__Task__
Would you please transcribe, exactly as written, the lines of the entries below starting at the one that holds "columns | 23 ft |" and ending at the one that holds "Providing Constant Protection", both included?

━━━━

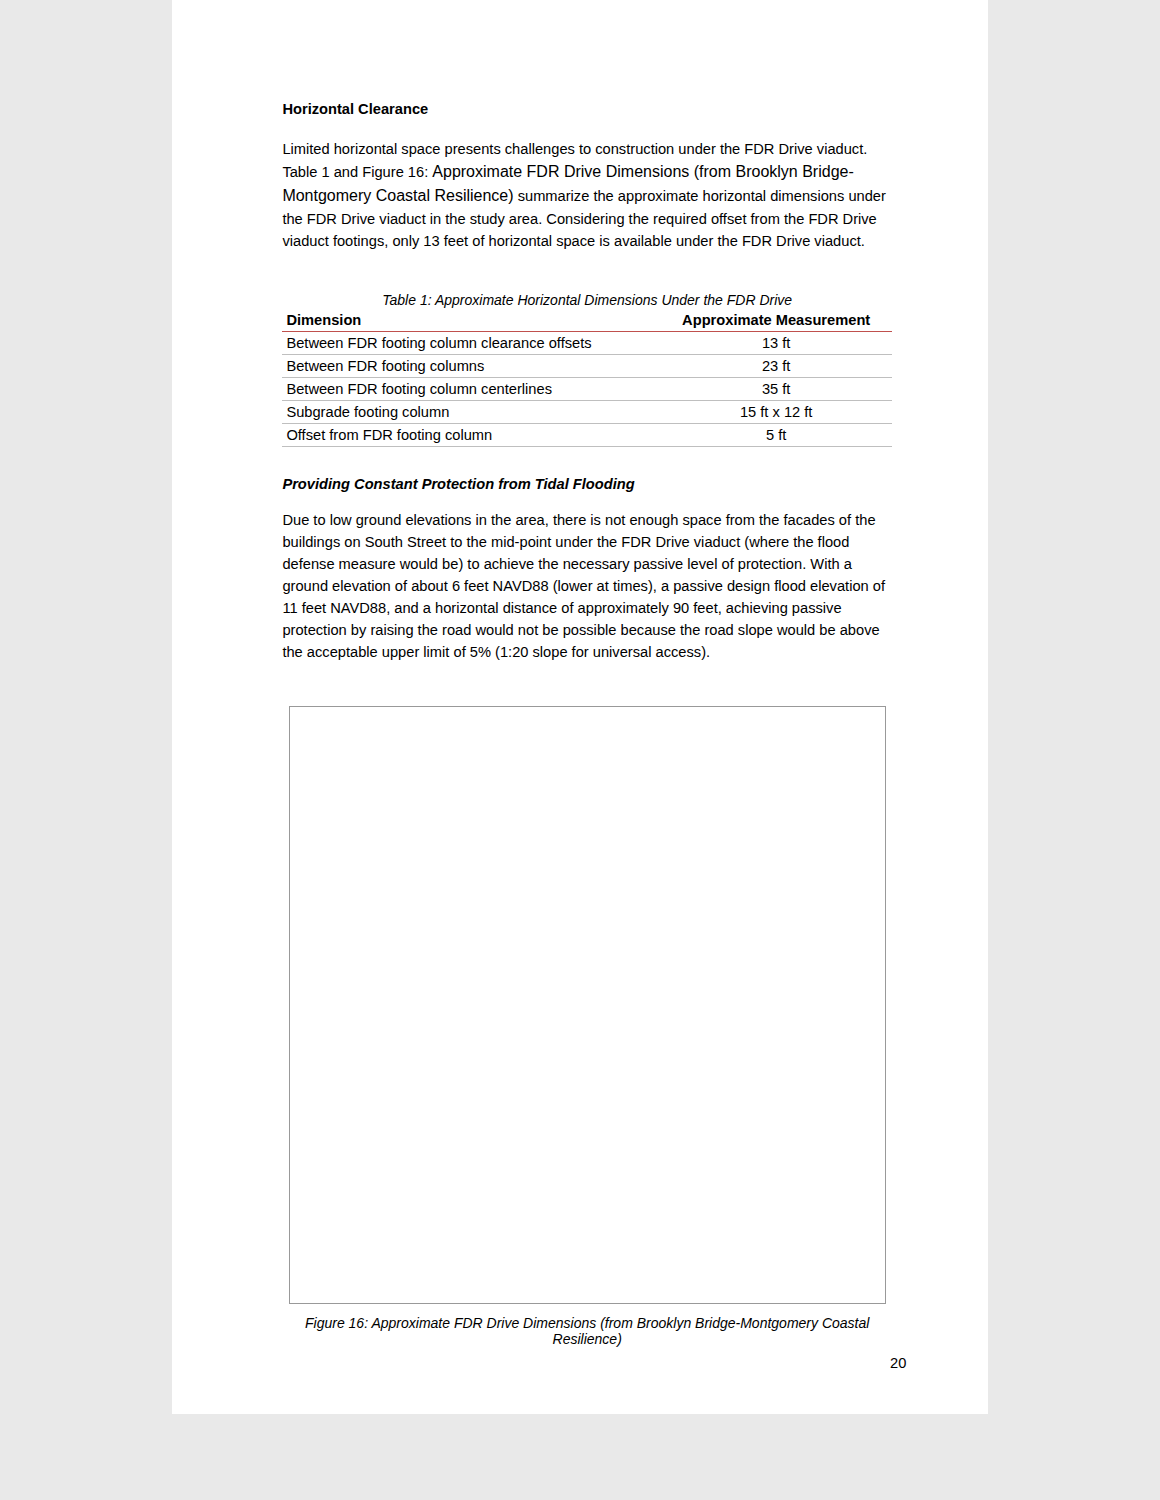Horizontal Clearance
Limited horizontal space presents challenges to construction under the FDR Drive viaduct. Table 1 and Figure 16: Approximate FDR Drive Dimensions (from Brooklyn Bridge-Montgomery Coastal Resilience) summarize the approximate horizontal dimensions under the FDR Drive viaduct in the study area. Considering the required offset from the FDR Drive viaduct footings, only 13 feet of horizontal space is available under the FDR Drive viaduct.
Table 1: Approximate Horizontal Dimensions Under the FDR Drive
| Dimension | Approximate Measurement |
| --- | --- |
| Between FDR footing column clearance offsets | 13 ft |
| Between FDR footing columns | 23 ft |
| Between FDR footing column centerlines | 35 ft |
| Subgrade footing column | 15 ft x 12 ft |
| Offset from FDR footing column | 5 ft |
Providing Constant Protection from Tidal Flooding
Due to low ground elevations in the area, there is not enough space from the facades of the buildings on South Street to the mid-point under the FDR Drive viaduct (where the flood defense measure would be) to achieve the necessary passive level of protection. With a ground elevation of about 6 feet NAVD88 (lower at times), a passive design flood elevation of 11 feet NAVD88, and a horizontal distance of approximately 90 feet, achieving passive protection by raising the road would not be possible because the road slope would be above the acceptable upper limit of 5% (1:20 slope for universal access).
Figure 16: Approximate FDR Drive Dimensions (from Brooklyn Bridge-Montgomery Coastal Resilience)
20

━━━━

__Result of the exercise__
| Between FDR footing columns | 23 ft |
| Between FDR footing column centerlines | 35 ft |
| Subgrade footing column | 15 ft x 12 ft |
| Offset from FDR footing column | 5 ft |
Providing Constant Protection from Tidal Flooding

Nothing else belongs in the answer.